Posted by Matt Birchler
— 2 min read

Google Fonts is an incredible resource, and it's made it stupid-easy for many people to get custom fonts on their websites with ease. I'm a little fuzzy on all the details, but it's also helped make a bunch of high quality fonts free and open source for the world to enjoy.

However, as I wrote about recently, not everyone is keen to use Google for infrastructure on their websites. Maybe you've got GDPR concerns or maybe you just don't like Google, but if you want to ditch Google Fonts without much of a headache, then Bunny Fonts wants to help. The promise here is that they host all the same fonts and have replicated Google's API, so all you have to do is to replace the URL you use to call up Google's service and use their's instead.

Is This Actually Better?

Shout out to CC-Tricks for looking into this, but the short answer is no, there's no real benefit to this shift in terms of privacy. The logging going on by both services is effectively the same, and the only personal data Google/Bunny Fonts is getting is the user agent string, which is basically identifying which OS and browser is being used. Here's an example from someone browsing in Safari on an iPhone 13 Pro Max:

Mozilla/5.0 (iPhone14,3; U; CPU iPhone OS 15_0 like Mac OS X) AppleWebKit/602.1.50 (KHTML, like Gecko) Version/10.0 Mobile/19A346 Safari/602.1

You can parse this string to figure out a device type (iPhone 13 Pro Max) as well as what version of what browser is being used. But with no I.P. address or personal info, this is basically just useful for knowing what sort of devices and browsers are being used to access your content.
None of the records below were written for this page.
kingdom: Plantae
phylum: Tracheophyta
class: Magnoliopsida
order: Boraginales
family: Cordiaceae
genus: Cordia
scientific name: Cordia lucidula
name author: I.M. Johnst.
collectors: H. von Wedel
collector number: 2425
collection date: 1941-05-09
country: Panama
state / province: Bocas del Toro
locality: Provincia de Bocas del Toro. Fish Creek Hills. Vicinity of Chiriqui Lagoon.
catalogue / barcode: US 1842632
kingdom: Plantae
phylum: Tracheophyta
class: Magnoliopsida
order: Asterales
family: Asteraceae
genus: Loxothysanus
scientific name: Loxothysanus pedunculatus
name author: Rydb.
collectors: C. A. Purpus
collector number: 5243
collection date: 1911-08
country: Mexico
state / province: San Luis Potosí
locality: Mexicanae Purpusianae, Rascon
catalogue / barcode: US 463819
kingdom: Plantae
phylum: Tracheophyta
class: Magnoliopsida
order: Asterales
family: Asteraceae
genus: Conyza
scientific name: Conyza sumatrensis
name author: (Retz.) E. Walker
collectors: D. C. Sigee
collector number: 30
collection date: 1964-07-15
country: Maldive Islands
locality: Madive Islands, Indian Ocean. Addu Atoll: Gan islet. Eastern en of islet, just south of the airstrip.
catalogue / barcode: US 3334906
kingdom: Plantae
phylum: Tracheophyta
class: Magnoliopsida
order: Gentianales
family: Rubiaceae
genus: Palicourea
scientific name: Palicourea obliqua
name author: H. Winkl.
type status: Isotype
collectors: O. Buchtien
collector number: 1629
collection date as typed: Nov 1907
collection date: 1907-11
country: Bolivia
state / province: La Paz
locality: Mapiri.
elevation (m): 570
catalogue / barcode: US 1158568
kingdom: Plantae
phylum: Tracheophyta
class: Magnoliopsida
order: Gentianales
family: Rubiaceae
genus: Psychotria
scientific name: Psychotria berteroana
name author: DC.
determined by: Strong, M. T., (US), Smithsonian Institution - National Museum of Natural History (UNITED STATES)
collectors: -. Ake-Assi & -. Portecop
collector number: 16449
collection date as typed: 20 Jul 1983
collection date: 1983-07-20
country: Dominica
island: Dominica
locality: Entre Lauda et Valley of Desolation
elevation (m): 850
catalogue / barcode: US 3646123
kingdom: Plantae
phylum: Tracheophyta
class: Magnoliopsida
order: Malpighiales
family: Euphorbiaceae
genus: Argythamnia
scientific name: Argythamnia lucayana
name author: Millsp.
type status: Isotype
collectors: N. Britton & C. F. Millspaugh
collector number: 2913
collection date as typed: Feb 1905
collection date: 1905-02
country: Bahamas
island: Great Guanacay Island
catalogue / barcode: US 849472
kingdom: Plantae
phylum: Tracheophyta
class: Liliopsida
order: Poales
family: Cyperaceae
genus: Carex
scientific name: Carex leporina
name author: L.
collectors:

You may still prefer Google not to have this data and you trust Bunny Fonts more, and that's fine, but there's not a real tangible privacy advantage to using one over the other.

What I'd Recommend

Like I said, I think these are great services that make adding fonts to your site super easy, so honestly I feel fine suggesting you use either of these if they solve your problem.

But if you're concerned with relying on a third party for fonts, it might be worth hosting the fonts yourself. Every font on Google Fonts is open source and Google lets you download them, so you can download the font files, upload them to your server, and just load them from yourself, cutting out the middlemen entirely. No GDPR concerns, no need to trust a third party won't change their privacy policy one day, and no concerns that the service will go down, leaving you loading sans-serif instead of that nice font you wanted.

But again, that's more work and it's not going to be doable for everyone, so it's great that free, easy-to-use options exist as well.